If you pay people to do jobs like gardening or rubbish removal on the cheap, you’re contributing to this problem. It costs everyone money, as our council tax has to pay for the cleanup.

The animals that do this are arseholes. No more, no less.

March 31st – Just off Gravelly Lane in Stonnall, an unnamed track runs behind Stonnallhouse Farm to Lower Stonnall. In this lovely, bucolic spot, some scumbag has dumped a couple of of sofas and some unwanted building materials, right beside an anti-flytipping sign. Did you pay some nomark to get rid of your trash? Man with a van a little to cheap and handy? Or did some member of your family not bother with the niceties of the tip?

Whoever it was, they’re scum. I hope their balls drop off.

December 20th – 390 metres up on Nether Low, on a desolate bridleway ten miles from the nearest significant town, this beautiful spot is blighted by flytipping. Possibly the remnants of metal theft, a pile of discarded cable insulation.
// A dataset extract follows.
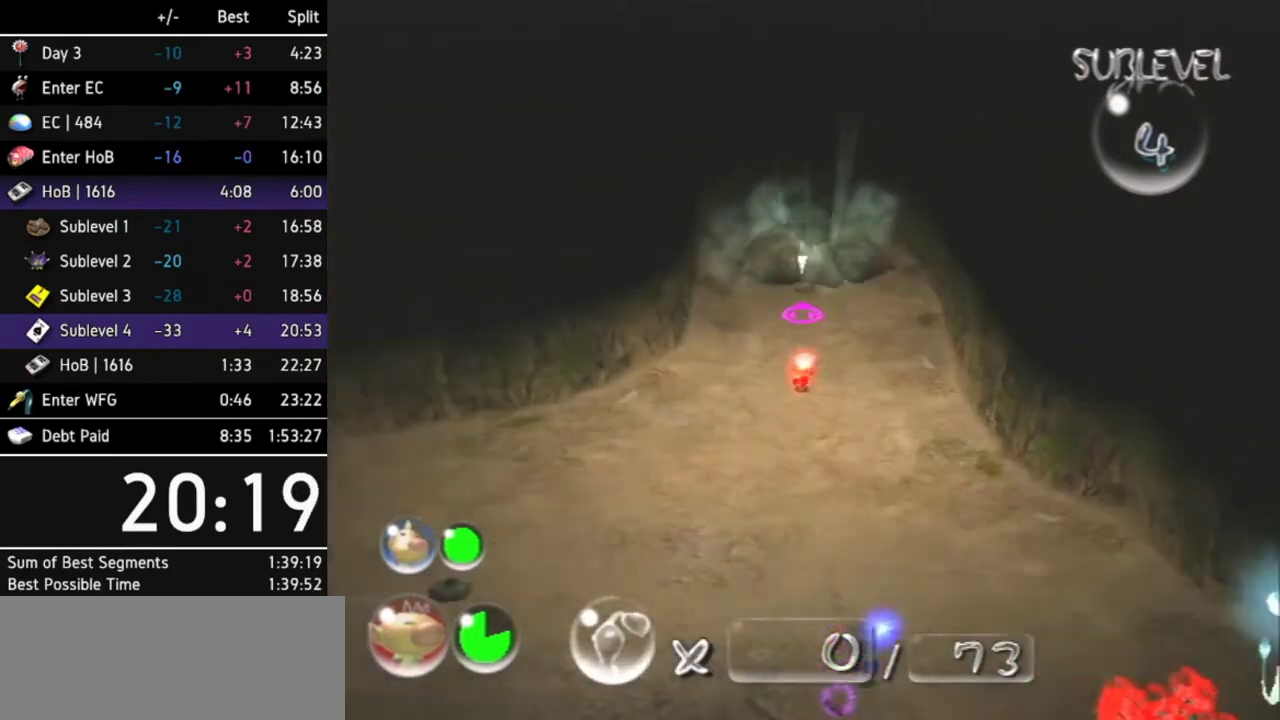
{"buttons": [], "left_stick": "up", "right_stick": "center", "events": [[233, "R1", "up"], [400, "Z", "down"], [500, "Z", "up"]]}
Scrap yards pay more for stripped copper, so the insulation is carelessly discarded. This is the visible side effect of the scrap trade, and we’re still no closer to solving the problem. My views on this, and the current pointless knee jerk reaction are well known. Meanwhile, while politicians and the public prevaricate, the damage continues. Senseless. The good people fighting this crime need more resources. Now.

September 20th – An innovative approach to flytipping. Load all your shit into a wheelbarrow, push it as far away from roads as you can get, then just dump the perfectly good barrow and the rubbish. Sorted. This scumbag’s rubbish lay by the Arrow Valley Cycle Trail in Redditch for less than a day; a quick phone call to the  relevant council and it was all cleaned up. Top work – I just hope the arseholes left some identifying material in the heap…
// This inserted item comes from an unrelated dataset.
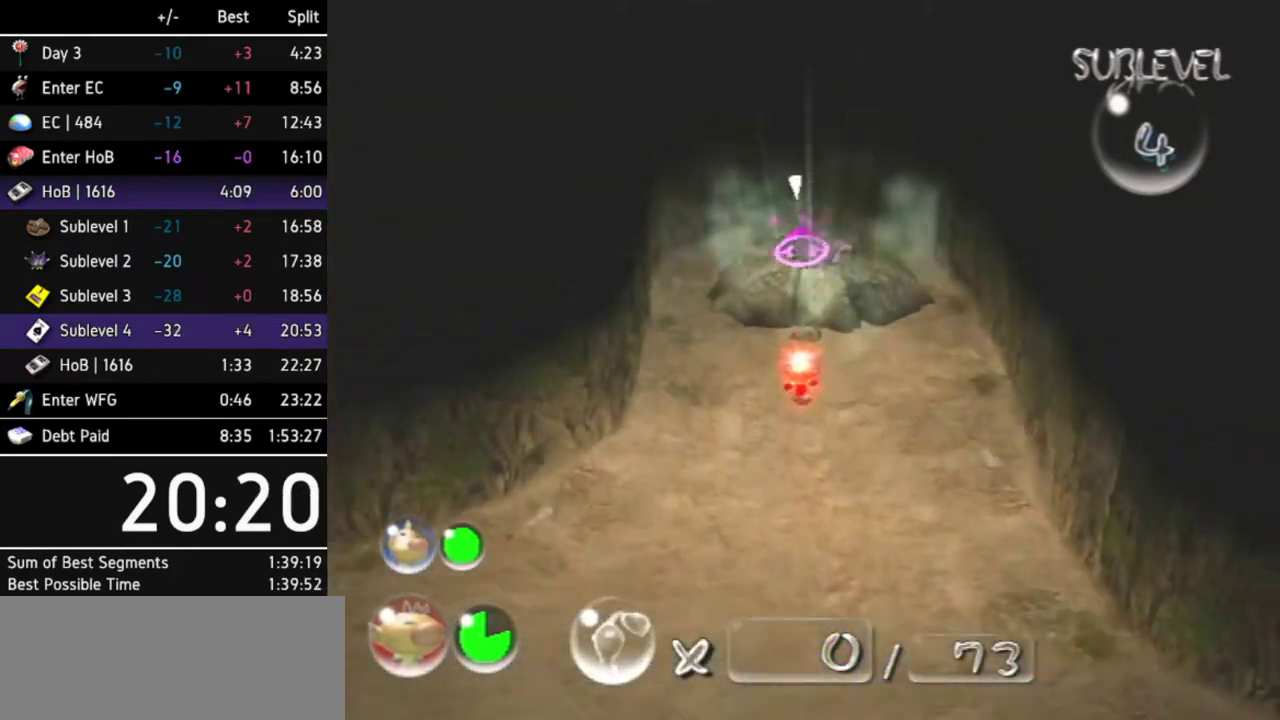
{"buttons": ["A"], "left_stick": "center", "right_stick": "center", "events": [[367, "A", "down"], [433, "A", "up"], [500, "A", "down"], [500, "left_stick", "center"]]}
August 8th – This annoys the hell out of me. Well-to-do house in Little Aston Lane, Little Aston. One presumes that the owners have left two old video recorders on the pavement for the tatters and scrap men to collect. Lots of people do this – I often see washing machines, fridges and household items left out in this way. After all, they take your rubbish, and make a few bob… What could possibly be wrong with that?
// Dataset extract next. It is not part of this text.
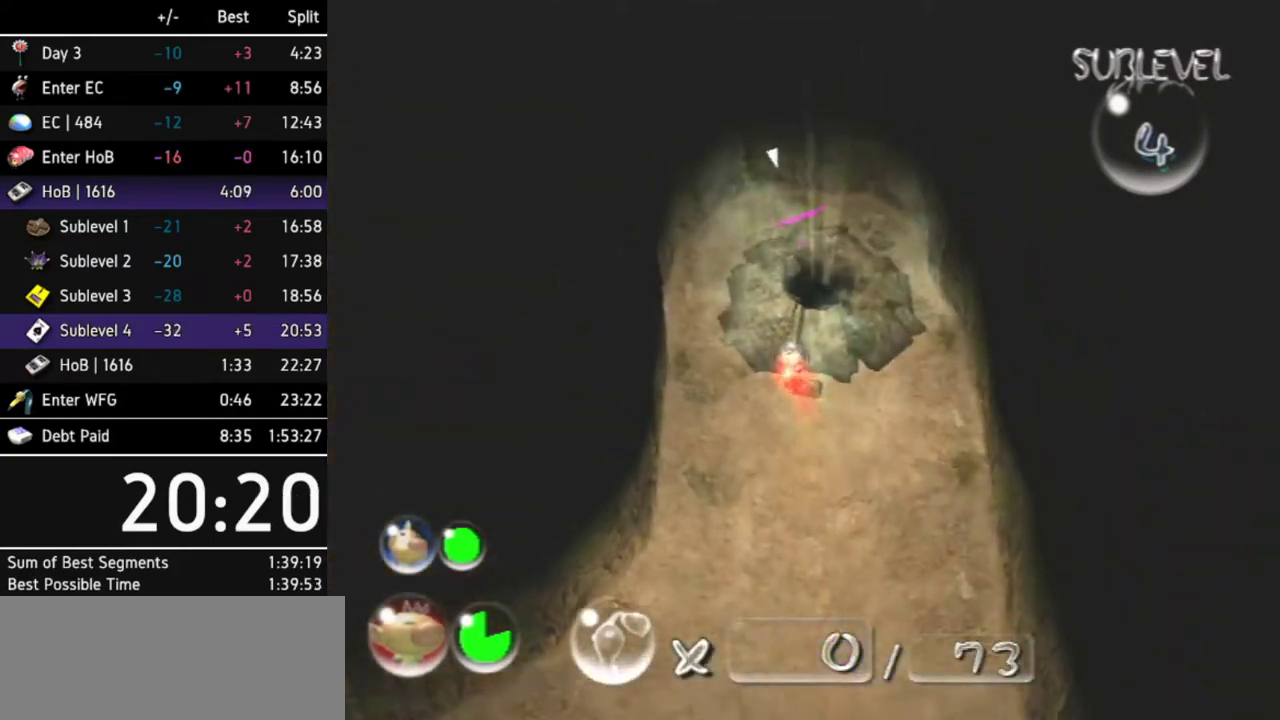
{"buttons": [], "left_stick": "center", "right_stick": "center", "events": [[67, "A", "up"], [100, "A", "down"], [133, "A", "up"], [200, "A", "down"], [233, "A", "up"], [300, "A", "down"], [333, "A", "up"], [400, "A", "down"], [433, "A", "up"]]}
Most scrapyards pay less for contaminated metal loads – those containing plastic and other material – or will not accept them at all. Thus, the plastic parts of these devices will be smashed off. The metal will indeed end up in some tat yard, but the plastic? Look in lay-bys, wastelands and other spots for the flytipped remains of consumer whitegoods and junk like this. 

By leaving stuff out, people are contributing to the flytipping and metal theft plague we’re currently enduring. Tatters are competing for junk to the extent that I’ve seen them pulling metalwork out of the canal, so will take anything. Leaving stuff for them just encourages more of their nuisance. It’s also illegal to give waste to a non-licensed carrier – if this stuff is traced back, you can be prosecuted as well as the carrier.

All because the owner couldn’t be arsed to use the local refuse facility.

July 17th – more flytipping. Last week, whilst passing through High Heath, I recorded the beauty of this field from exactly the same spot – on this grey Sunday morning some scumbag has just reversed into the field and flytipped a pile of rubbish – which again, would mostly have fitted in a household dustbin. My mind boggles at the kind of tossers who would see fit to visit such vandalism on such a wonderful view.